The Consumer Electronics Show now underway is a tech Bacchanal that this year is drawing some 140,000 people to Las Vegas. In years past, CES organizers might have touted the outsized consumption that accompanies the instant creation of a mid-size city. These days that would be ecologically incorrect, of course, and CES stresses that the 20,310 tons of planet-warming carbon dioxide conference-goers will generate will be completely neutralized through the purchase of carbon offsets from the non-profit Carbonfund.org.
“CarbonFund will invest in energy efficiency, renewable energy and reforestation projects to offset the emissions created by every inch of CES space, ” reads an e-mail from a CES public relations firm that landed in Green Wombat’s in-box on Monday, “all show freight, the shuttle buses and 600,000 hotel rooms will be offset via investments, (In fact, CES will be the largest carbon neutral trade show EVER!)”
The cost of the CES carbon tax: $108,000. No, there’s not a zero or three missing from that number. For the price of a Tesla Roadster and change, CES is cleansing the collective environmental sins of 140,000 people. Without wading into the controversial arena of carbon offsets or questioning the good intentions of CES’ organizers, that number begs an obvious question: If neutralizing a looming global catastrophe comes so cheap, wouldn’t have Bill and Melinda Gates just have written a check by now?
Unfortunately, when it comes to greenhouse gases, what happens in Vegas does not stay in Vegas. The very real CO2 emissions from those 140,000 people now gridlocking the Strip — think of all those idling taxis alone — will enter the atmosphere in real time. Worse, much of the electricity for CES is being generated by a 42-year-old coal-fired power plant north of Las Vegas that was identified in a recent report on utility emissions as the nation’s worst carbon polluter.
Those emissions will in no way be immediately offset by the purchased carbon credits. The money will fund environmentally worthwhile projects but it may be years — or decades in the case of reforestation – before they actually begin having an impact on greenhouse gas emissions. According to Carbonfund.org’s Web site, CES’ money will be invested in such things as buying renewable energy certificates from wind farms and planting trees in Nicaragua and Hungary.
CarbonFund is also letting conference-goers offset the considerable CO2 emitted by jets ferrying more than a hundred thousand people into Las Vegas.
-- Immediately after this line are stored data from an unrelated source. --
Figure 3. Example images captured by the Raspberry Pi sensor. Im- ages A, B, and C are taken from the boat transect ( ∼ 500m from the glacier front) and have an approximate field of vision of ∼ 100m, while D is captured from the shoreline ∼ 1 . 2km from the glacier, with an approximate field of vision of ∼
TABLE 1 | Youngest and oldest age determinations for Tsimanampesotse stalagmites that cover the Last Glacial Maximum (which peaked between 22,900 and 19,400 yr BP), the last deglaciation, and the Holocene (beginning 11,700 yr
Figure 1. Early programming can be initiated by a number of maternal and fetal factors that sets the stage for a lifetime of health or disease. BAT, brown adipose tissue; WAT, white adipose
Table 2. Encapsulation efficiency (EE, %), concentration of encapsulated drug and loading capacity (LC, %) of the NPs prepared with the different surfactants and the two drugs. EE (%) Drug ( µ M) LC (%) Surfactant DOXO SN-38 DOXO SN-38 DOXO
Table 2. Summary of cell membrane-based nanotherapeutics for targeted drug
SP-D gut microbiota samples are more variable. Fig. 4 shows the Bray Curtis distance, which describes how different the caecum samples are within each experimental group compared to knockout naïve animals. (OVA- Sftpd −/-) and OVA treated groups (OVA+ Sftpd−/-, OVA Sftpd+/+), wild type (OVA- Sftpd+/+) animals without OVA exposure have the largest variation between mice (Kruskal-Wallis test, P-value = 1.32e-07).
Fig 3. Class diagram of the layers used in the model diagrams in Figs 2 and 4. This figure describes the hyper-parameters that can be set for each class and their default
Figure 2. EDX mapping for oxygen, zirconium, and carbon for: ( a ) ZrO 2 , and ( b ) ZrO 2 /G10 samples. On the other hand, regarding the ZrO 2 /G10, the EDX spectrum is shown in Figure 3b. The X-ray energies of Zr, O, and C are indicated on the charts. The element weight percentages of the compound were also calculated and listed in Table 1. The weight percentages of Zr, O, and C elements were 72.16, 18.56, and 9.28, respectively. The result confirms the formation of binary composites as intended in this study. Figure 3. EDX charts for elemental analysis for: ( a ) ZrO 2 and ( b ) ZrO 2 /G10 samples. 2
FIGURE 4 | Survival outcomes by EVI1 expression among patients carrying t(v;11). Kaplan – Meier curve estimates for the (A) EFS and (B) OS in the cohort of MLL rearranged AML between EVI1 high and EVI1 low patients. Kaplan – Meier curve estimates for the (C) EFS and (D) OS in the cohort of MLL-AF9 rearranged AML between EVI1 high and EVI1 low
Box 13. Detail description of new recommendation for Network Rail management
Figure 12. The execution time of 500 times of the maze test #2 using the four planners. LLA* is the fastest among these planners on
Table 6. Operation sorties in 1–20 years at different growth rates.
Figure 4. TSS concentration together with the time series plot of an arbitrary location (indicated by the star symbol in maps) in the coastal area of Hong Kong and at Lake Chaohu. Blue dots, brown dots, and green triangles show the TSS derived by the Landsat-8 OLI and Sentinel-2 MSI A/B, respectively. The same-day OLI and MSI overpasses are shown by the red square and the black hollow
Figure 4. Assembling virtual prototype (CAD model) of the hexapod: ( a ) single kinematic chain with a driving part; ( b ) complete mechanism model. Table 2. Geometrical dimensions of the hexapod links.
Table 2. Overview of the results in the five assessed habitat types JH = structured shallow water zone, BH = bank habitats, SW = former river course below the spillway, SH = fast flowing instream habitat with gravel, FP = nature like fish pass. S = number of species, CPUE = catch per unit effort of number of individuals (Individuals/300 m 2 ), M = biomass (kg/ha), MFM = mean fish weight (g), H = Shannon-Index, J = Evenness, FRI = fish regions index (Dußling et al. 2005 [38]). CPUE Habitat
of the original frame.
That’s also a bargain: The bill for the six Fortune reporters who flew into town for CES from New York and San Francisco comes to a grand total of $23.81. At that price, you almost feel guilty about paying so little to not to feel guilty about your contribution to global warming.
CES also has taken such environmentally friendly steps as using biodegradable food utensils and recycled paper and laying down recycled carpet in an exhibit hall. But there’s no getting around the fact that the confab is held in what is perhaps the United States’ most unsustainable city, whose unchecked sprawl across the Mojave Desert makes it an ecological time bomb as temperatures rise and water tables fall.
Relocating the event to New York, Boston, San Francisco or another walkable, mass-transit, eco-oriented city would send a message that CES is serious about going green. Of course, it’ll snow on the Strip in July before that happens. But for CES 2009, why not ditch the carbon offsets and use the money to buy a fleet of bicycles instead of clogging the streets with carbon-spewing taxis. It won’t neutralize CES’ greenhouse gas emissions but it would actually reduce them where it counts.